Every single line below has to be printed once more, exactly.

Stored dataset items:
•••••
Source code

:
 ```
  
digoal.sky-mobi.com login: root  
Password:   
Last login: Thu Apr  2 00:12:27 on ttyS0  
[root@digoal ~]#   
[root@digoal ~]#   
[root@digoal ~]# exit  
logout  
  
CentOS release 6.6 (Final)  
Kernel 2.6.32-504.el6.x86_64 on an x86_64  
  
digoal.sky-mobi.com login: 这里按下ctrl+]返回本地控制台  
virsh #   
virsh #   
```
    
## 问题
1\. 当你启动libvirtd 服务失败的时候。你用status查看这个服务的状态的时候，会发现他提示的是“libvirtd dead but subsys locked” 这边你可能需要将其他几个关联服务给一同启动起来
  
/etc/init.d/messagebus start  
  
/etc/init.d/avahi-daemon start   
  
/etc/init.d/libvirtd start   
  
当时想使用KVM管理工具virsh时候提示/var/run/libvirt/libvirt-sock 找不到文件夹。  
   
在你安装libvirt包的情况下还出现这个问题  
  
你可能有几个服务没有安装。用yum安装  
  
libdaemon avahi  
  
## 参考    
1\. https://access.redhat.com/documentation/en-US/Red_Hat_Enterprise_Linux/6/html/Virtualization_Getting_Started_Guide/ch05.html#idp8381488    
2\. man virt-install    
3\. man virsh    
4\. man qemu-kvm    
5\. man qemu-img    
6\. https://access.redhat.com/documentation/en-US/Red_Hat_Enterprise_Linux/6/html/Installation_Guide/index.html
•••••
* _Answer box_:
Source code

:
 ```
  
digoal.sky-mobi.com login: root  
Password:   
Last login: Thu Apr  2 00:12:27 on ttyS0  
[root@digoal ~]#   
[root@digoal ~]#   
[root@digoal ~]# exit  
logout  
  
CentOS release 6.6 (Final)  
Kernel 2.6.32-504.el6.x86_64 on an x86_64  
  
digoal.sky-mobi.com login: 这里按下ctrl+]返回本地控制台  
virsh #   
virsh #   
```
    
## 问题
1\. 当你启动libvirtd 服务失败的时候。你用status查看这个服务的状态的时候，会发现他提示的是“libvirtd dead but subsys locked” 这边你可能需要将其他几个关联服务给一同启动起来
  
/etc/init.d/messagebus start  
  
/etc/init.d/avahi-daemon start   
  
/etc/init.d/libvirtd start   
  
当时想使用KVM管理工具virsh时候提示/var/run/libvirt/libvirt-sock 找不到文件夹。  
   
在你安装libvirt包的情况下还出现这个问题  
  
你可能有几个服务没有安装。用yum安装  
  
libdaemon avahi  
  
## 参考    
1\. https://access.redhat.com/documentation/en-US/Red_Hat_Enterprise_Linux/6/html/Virtualization_Getting_Started_Guide/ch05.html#idp8381488    
2\. man virt-install    
3\. man virsh    
4\. man qemu-kvm    
5\. man qemu-img    
6\. https://access.redhat.com/documentation/en-US/Red_Hat_Enterprise_Linux/6/html/Installation_Guide/index.html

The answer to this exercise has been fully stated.